Jethro and Luke needing him, losing in love with PJ Harvey, knowing that heroin was blunting his ability to create as he got older, the sheer boredom of feeding a habit, the work that scoring involved, then meeting and keeping Susie, and the birth of Arthur and Earl – at last, at last, his world was changing, step by step. It can take a while to see that happening when it’s your own life, like starlight reaching you long after the fact. People would ask him if his music had changed because his life had changed, but they did not understand how the songs could be things made to will yourself into another state of being. It’s why art is so dangerous as well as inspirational. It can make things h
appen, terrible things. It can be your liberator. But it can be your gaoler, too, if you’re not careful. It reminded Nick of that old Tarkovsky film Stalker. You needed to develop an understanding of the difference between your deepest wish and your most powerful desire, and how much your work could fuel one or the other, if you were ever going to survive the journey you set out on as an artist.

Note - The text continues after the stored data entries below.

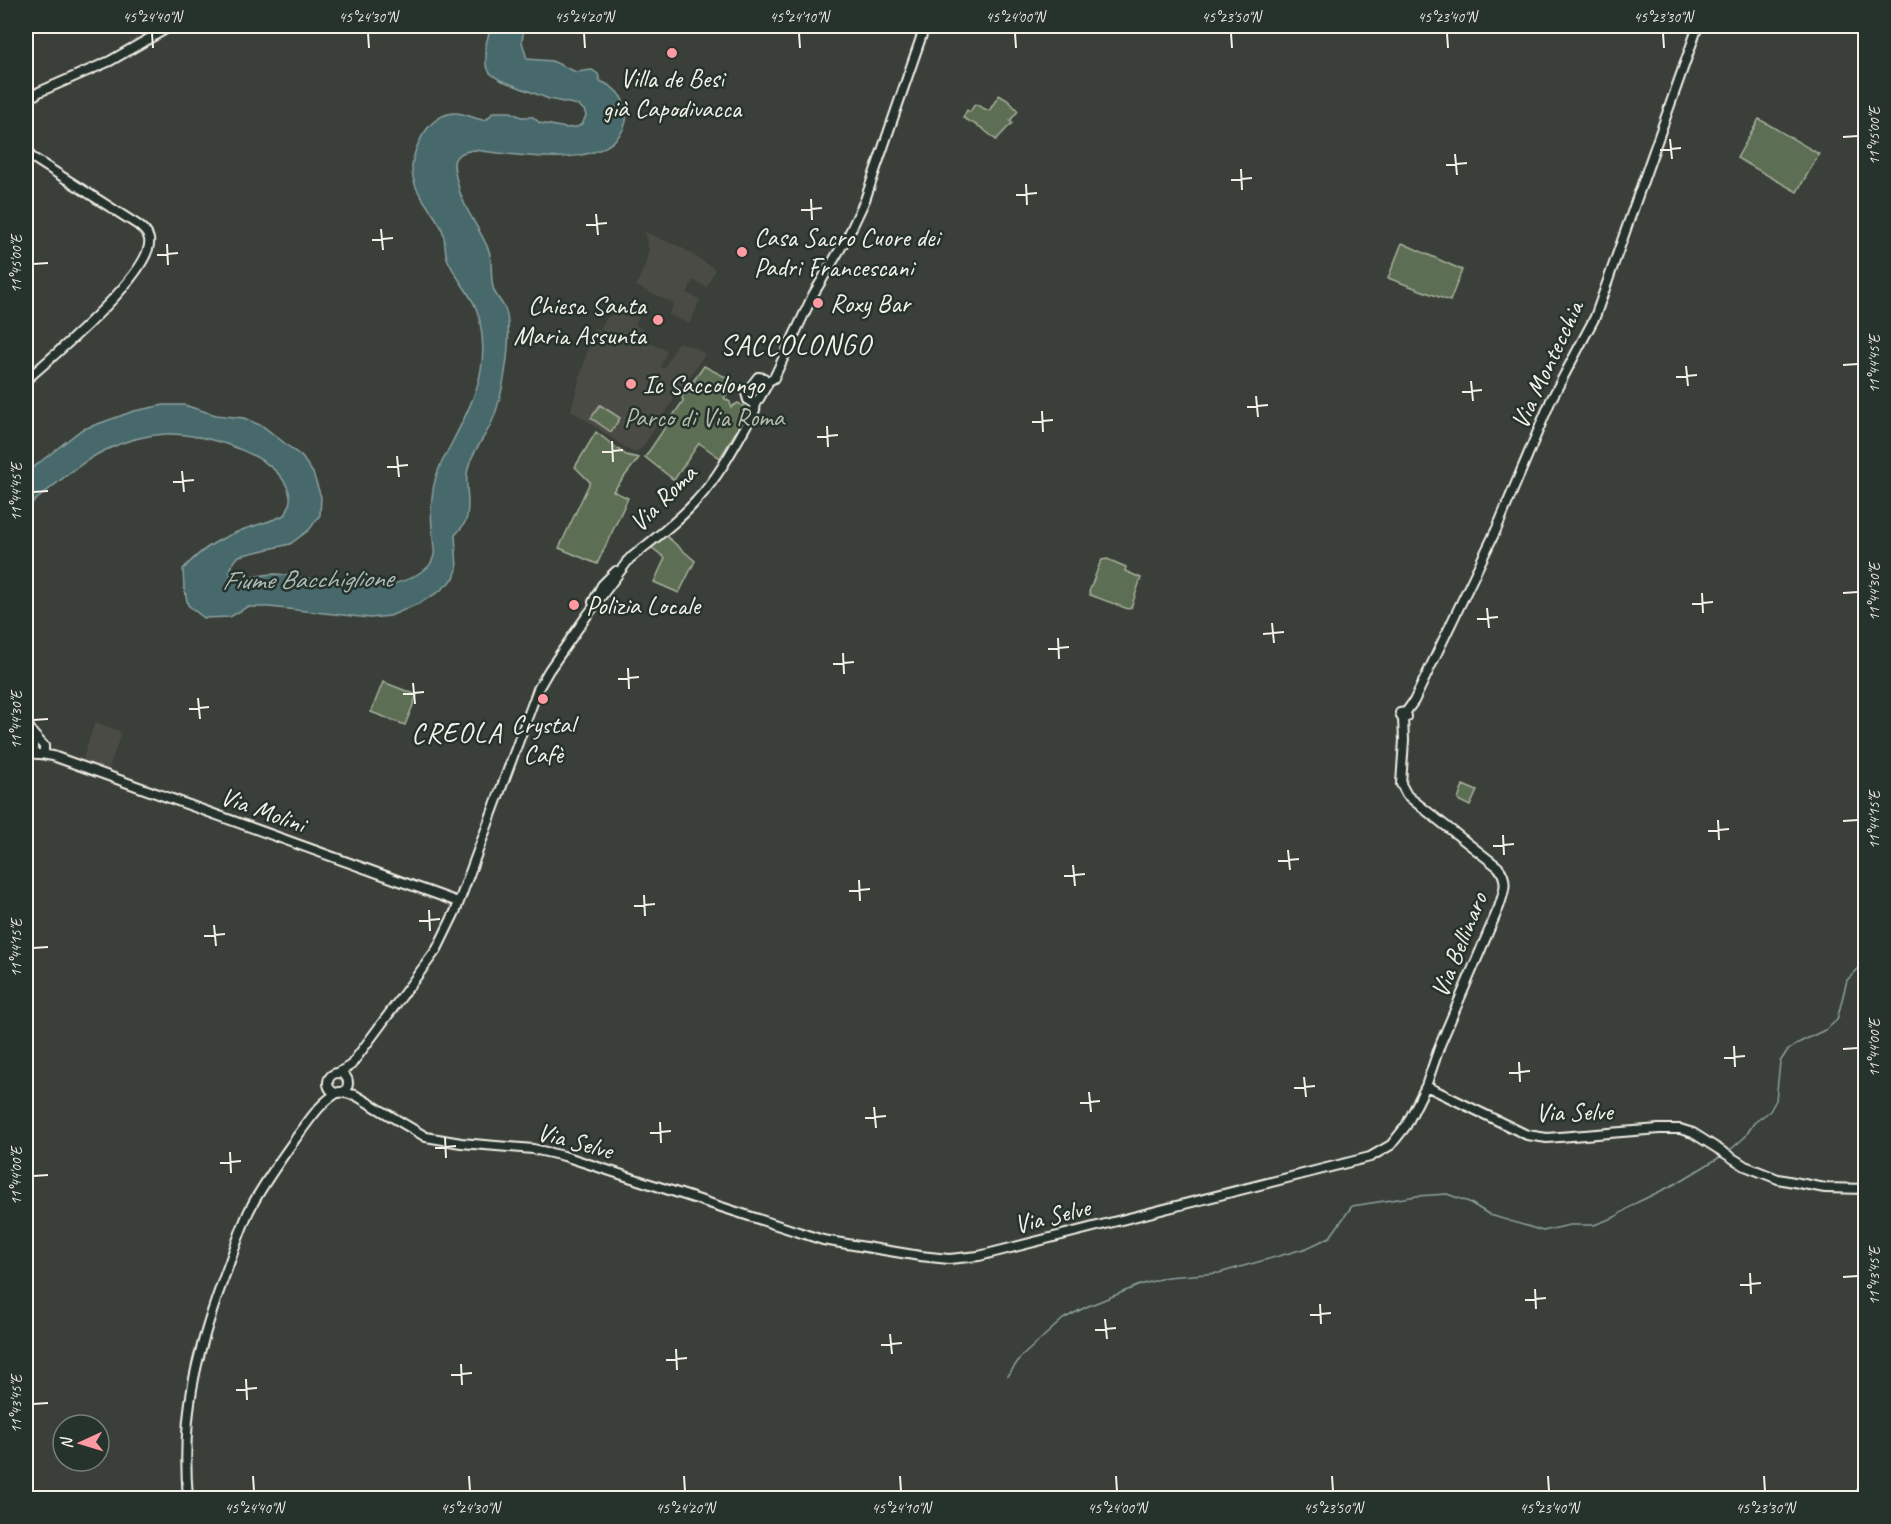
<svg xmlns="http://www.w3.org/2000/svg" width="1891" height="1524" font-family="Caveat,sans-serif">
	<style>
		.built { fill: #4b4c44 }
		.green { fill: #5c6e52; stroke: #a8b09d; stroke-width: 1.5 }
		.water { fill: #46696c; stroke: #8c9f9e; stroke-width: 1.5 }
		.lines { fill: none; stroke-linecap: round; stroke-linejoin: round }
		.stream { stroke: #8c9f9e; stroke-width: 1.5 }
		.secondary-casing { stroke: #f4f1e8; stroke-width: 12 }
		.secondary { stroke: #26332d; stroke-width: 8 }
		.ticks { fill: none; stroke: #f4f1e8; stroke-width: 2 }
		.poi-dot { fill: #ff9aa2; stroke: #26332d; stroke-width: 2 }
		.labels { text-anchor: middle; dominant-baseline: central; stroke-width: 5; stroke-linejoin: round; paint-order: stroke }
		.poi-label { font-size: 26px; fill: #f4f1e8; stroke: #26332d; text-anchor: start }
		.street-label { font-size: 26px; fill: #f4f1e8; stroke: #26332d }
		.park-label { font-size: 26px; fill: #b7bdac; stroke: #26332d }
		.water-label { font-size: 27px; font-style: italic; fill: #aebbb6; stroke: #26332d }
		.quarter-label { font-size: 28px; letter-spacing: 1.5px; fill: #f4f1e8; stroke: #26332d }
		.neatline { fill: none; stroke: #f4f1e8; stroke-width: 2 }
		.ticks-label { font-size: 15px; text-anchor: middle; fill: #f4f1e8 }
	</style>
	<rect width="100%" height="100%" fill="#3a4039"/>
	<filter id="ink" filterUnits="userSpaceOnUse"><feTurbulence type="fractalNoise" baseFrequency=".0167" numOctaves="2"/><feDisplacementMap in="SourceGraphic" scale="12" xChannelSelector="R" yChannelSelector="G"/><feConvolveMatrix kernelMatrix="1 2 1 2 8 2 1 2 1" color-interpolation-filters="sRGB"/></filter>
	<g filter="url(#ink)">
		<path class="built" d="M645,232L682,248L715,269L707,287L693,280L691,284L687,293L700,300L689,324L669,314L674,303L636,286L645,265L649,249Z
			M631,300L639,304L635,315L639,317L635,325L644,330L640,338L667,351L660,367L664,369L678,342L691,346L705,354L677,394L674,395L672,402L641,449L634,453L571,410L594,328L634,351L600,329L606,319Z
			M95,722L121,732L107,774L81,765Z"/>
		<path class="green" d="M999,95L1009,101L1018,111L1010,121L1012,123L996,140L982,128L963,118L967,110L970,112L975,104L989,111Z
			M1759,119L1819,154L1797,192L1737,158Z
			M1402,243L1462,270L1450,301L1388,278Z
			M704,366L741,385L740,388L733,384L724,398L730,402L731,407L738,403L748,410V412L720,458L699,443L674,480L645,457L683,401L682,397Z
			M600,405L620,418L611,432L591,418Z
			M596,432L626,455L639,458L613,491L628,498L597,564L559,548L590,482L575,467Z
			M665,535L695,561L679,593L654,582L665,558L651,547Z
			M1107,559L1126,567L1125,571L1141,578L1131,608L1128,609L1090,595L1089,592L1100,563L1102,560Z
			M383,682L417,695L405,725L371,712Z
			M1463,785L1477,791L1470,806L1458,800Z"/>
		<path class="water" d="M491,26H524L522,42L527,59L552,61L576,72L592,70L598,74L600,81C613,86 623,95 626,110C628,121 624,131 616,139C587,169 512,154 474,150C448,154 453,164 458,185C463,209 481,229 489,251C493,263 490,275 493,287C495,298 505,303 507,315C512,344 503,399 490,426C484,438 475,449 470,462C462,481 472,501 466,520C464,525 459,531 455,535L457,569L454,578L440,591L420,603L390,616L370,618L269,607H247L230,617L204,618L188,605L184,588L183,569C202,549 216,540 242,530C257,524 272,522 286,514C288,509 291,502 290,496C282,454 203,433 166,434C147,435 125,441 108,449C82,460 49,490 26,508V473L81,430L134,411L164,405H184L216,415L244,418L264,427L302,457L313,473L321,497L320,515L309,530L290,544L239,556L233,563L230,571L231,578C245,581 260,574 275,574C323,577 378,601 421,572C428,568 432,564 434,555C435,550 433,543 433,537C430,514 430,488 440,466C464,417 492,379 480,322C476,297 456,281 447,258C444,248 446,237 441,227C429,204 407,188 413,159C418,139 432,113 456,113C465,113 474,119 483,120C488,120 490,116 493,112H511L521,117H533L540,123L566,128L577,127L583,123L586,115L584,110L578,105L549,99L500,80L490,73L486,65V44Z"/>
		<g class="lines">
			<path class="stream" d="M1729,1151L1745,1137L1754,1123L1770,1111L1776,1100L1780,1062L1787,1051L1800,1042L1827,1029L1837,1020L1847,980L1866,961
				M1008,1376L1020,1358L1063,1319L1086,1307L1140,1285L1167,1277L1219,1273L1307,1248L1330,1237L1352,1206L1417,1196L1447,1194L1469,1202L1490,1215L1543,1231L1570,1225H1594L1615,1217L1636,1203L1677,1183L1720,1157"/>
			<defs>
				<path id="secondary" d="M26,101L39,92L110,61L171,26
					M26,105V142L30,156L138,225C143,229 148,233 149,239C155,271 50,359 26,380
					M758,377L764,378L767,385L759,399L753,403L748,400L746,393Z
					M767,382L774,378L813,295L849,234L865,200L925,26
					M627,561C651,541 677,523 697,500C721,474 737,441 755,410L756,402
					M593,602L602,585L616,571
					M1406,712L1400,713L1402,718L1407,717L1406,712L1414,701L1497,528L1551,400L1595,317L1698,26
					M26,722L33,734L44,746V751L41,754H36L33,750V734
					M41,754L53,756L458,902
					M338,1073L351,1065L437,949L456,910L538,689L549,670L586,617L630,558
					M328 1083a10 10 0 1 1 20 0a10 10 0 1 1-20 0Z
					M1426,1086L1527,1135L1547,1138L1659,1129H1680L1693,1133L1745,1166L1778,1179L1825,1188L1866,1189
					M340,1092L355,1095L426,1137L461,1143L533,1149L564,1156L823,1240L920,1256L949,1259L979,1256L1370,1157L1391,1145L1406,1126L1426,1086L1440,1045L1499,907C1504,892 1509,880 1498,867L1414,801L1407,795L1401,784L1404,740L1403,719
					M188,1498C181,1416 195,1357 223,1280C232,1257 239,1233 249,1211C262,1185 279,1162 296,1138C309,1121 320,1102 339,1092
					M1859,1498L1866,1485"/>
			</defs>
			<use href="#secondary" class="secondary-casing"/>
			<use href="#secondary" class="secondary"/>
		</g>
	</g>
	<path class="ticks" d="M152,33L153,48M368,33L369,48M584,33L585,48M799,33L800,48M1015,33L1016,48M1231,33L1232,48M1447,33L1448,48M1663,33L1664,48M1843,137L1858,136M1670,139L1672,159M1660,150L1681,148M1455,154L1457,175M1446,165L1467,163M1241,169L1242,190M1231,180L1252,178M1026,184L1027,205M1016,195L1037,193M811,199L812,220M801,210L822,208M596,214L598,235M586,225L607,223M381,229L383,250M372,240L393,238M167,244L168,265M157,255L178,253M33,264L48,263M1843,365L1858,364M1686,366L1688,386M1676,377L1697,375M1471,381L1473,401M1462,392L1482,390M1256,396L1258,417M1247,407L1268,405M1042,411L1043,432M1032,422L1053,420M827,426L828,447M817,437L838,435M612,441L613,462M602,452L623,450M397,456L399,477M387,467L408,465M182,471L184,492M173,482L194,480M33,492L48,491M1702,593L1703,613M1843,593L1858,592M1692,604L1713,602M1487,608L1489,628M1477,619L1498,617M1272,623L1274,643M1263,634L1284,632M1058,638L1059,659M1048,649L1069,647M843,653L844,674M833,664L854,662M628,668L629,689M618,679L639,677M413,683L415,704M403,694L424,692M198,698L200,719M189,709L209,707M33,720L48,719M1718,820L1719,840M1843,821L1858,820M1708,831L1729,829M1503,835L1504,855M1493,846L1514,844M1288,850L1290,870M1278,861L1299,859M1073,865L1075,886M1064,876L1085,874M859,880L860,901M849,891L870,889M644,895L645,916M634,906L655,904M429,910L430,931M419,921L440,919M214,925L216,946M204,936L225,934M33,948L48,947M1734,1046L1735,1067M1843,1049L1858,1048M1724,1058L1745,1056M1519,1062L1520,1082M1509,1073L1530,1071M1304,1077L1306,1097M1294,1088L1315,1086M1089,1092L1091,1112M1080,1103L1100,1101M874,1107L876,1128M865,1118L886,1116M660,1122L661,1143M650,1133L671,1131M445,1137L446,1158M435,1148L456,1146M230,1152L231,1173M220,1163L241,1161M33,1176L48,1175M1750,1273L1751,1294M1843,1277L1858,1276M1740,1285L1761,1283M1535,1289L1536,1309M1525,1300L1546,1298M1320,1304L1321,1324M1310,1315L1331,1313M1105,1319L1107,1339M1095,1330L1116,1328M890,1334L892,1354M881,1345L902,1343M676,1349L677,1370M666,1360L687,1358M461,1364L462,1385M451,1375L472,1373M246,1379L247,1400M236,1390L257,1388M33,1404L48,1403M253,1476L254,1491M469,1476L470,1491M684,1476L685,1491M900,1476L901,1491M1116,1476L1117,1491M1332,1476L1333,1491M1548,1476L1549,1491M1764,1476L1765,1491"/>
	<g class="poi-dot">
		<circle cx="672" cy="53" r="6"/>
		<circle cx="742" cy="252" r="6"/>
		<circle cx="818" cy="303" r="6"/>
		<circle cx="658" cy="320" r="6"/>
		<circle cx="631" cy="384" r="6"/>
		<circle cx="574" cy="605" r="6"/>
		<circle cx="543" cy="699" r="6"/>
	</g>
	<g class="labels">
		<g class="poi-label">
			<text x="672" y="78" text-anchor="middle">Villa de Besi<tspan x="672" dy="30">già Capodivacca</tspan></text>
			<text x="754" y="237">Casa Sacro Cuore dei<tspan x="754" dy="30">Padri Francescani</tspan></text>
			<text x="830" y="303">Roxy Bar</text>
			<text x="646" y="305" text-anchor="end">Chiesa Santa<tspan x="646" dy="30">Maria Assunta</tspan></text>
			<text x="643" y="384">Ic Saccolongo</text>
			<text x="586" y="605">Polizia Locale</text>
			<text x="543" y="724" text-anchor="middle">Crystal<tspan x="543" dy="30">Cafè</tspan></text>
		</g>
		<g class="street-label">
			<text transform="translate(1547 365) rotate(-65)">Via Montecchia</text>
			<text transform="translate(663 498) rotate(-45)">Via Roma</text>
			<text transform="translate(263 810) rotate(20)">Via Molini</text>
			<text transform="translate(1459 945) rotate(-68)">Via Bellinaro</text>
			<text transform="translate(1574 1112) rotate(-1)">Via Selve</text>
			<text transform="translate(575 1141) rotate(15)">Via Selve</text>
			<text transform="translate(1052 1216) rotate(-14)">Via Selve</text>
		</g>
		<g class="park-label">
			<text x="704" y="417">Parco di Via Roma</text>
		</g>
		<g class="water-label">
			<text transform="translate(307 579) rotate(-1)">Fiume Bacchiglione</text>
		</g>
		<g class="quarter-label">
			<text x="796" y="344">SACCOLONGO</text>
			<text x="457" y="732">CREOLA</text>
		</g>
	</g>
	<rect width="1891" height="1524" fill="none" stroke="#26332d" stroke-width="66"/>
	<g transform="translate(81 1443) rotate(266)"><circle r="28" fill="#26332d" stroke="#787f78" stroke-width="1.5"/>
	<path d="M0-4.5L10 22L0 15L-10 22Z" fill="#ff9aa2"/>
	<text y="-9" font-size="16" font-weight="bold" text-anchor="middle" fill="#f4f1e8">N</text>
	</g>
	<rect x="33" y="33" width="1825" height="1458" class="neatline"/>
	<g class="ticks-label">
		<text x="152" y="22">45°24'40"N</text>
		<text x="368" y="22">45°24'30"N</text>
		<text x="584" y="22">45°24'20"N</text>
		<text x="799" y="22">45°24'10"N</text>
		<text x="1015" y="22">45°24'00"N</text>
		<text x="1231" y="22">45°23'50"N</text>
		<text x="1447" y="22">45°23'40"N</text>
		<text x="1663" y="22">45°23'30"N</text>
		<text transform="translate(1874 136) rotate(-90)" y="5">11°45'00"E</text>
		<text transform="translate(16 264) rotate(-90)" y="5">11°45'00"E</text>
		<text transform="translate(1874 364) rotate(-90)" y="5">11°44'45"E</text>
		<text transform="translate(16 492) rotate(-90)" y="5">11°44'45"E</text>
		<text transform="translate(1874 592) rotate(-90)" y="5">11°44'30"E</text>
		<text transform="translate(16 720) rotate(-90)" y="5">11°44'30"E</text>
		<text transform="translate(1874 820) rotate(-90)" y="5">11°44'15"E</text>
		<text transform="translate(16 948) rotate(-90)" y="5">11°44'15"E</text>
		<text transform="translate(1874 1048) rotate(-90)" y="5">11°44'00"E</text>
		<text transform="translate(16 1176) rotate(-90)" y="5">11°44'00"E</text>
		<text transform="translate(1874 1276) rotate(-90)" y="5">11°43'45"E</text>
		<text transform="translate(16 1404) rotate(-90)" y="5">11°43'45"E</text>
		<text x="254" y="1513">45°24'40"N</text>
		<text x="470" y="1513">45°24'30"N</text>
		<text x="685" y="1513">45°24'20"N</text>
		<text x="901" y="1513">45°24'10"N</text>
		<text x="1117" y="1513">45°24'00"N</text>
		<text x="1333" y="1513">45°23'50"N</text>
		<text x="1549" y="1513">45°23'40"N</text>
		<text x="1765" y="1513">45°23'30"N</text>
	</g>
</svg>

Sitting in the passenger seat, Nick Cave grows agitated once more about this 2007 ARIA Hall of Fame induction. He says that he has been told they won’t include The Bad Seeds because there are ‘foreigners’ in the band. Nor will they include Cave’s first great band, The Birthday Party, the Melbourne group that evolved out of The Boys Next Door and shotgunned Cave onto the English stage as the underground music icon of the post-punk era, a successor to the vaudeville viciousness of the Sex Pistols’ Johnny Rotten and the tense interior realms of Joy Division’s Ian Curtis.
Like Rotten and Curtis, Cave became a true Romantic figure on the UK cultural scene – mad, bad and dangerous to know.28 He did not do it alone. The Boys Next Door, The Birthday Party, The Bad Seeds – all had given him his wings. Nick Cave considers his solitary honour tonight, and says that he regards the exclusion of his bandmates as an affront ‘typical’ of an Australian music industry against which he has always battled, an industry that has never really understood him. ‘We always had this thing, too, way back then, that anybody the Australian music industry liked just couldn’t be any good,’ he admits. ‘We didn’t want to be a part of it.’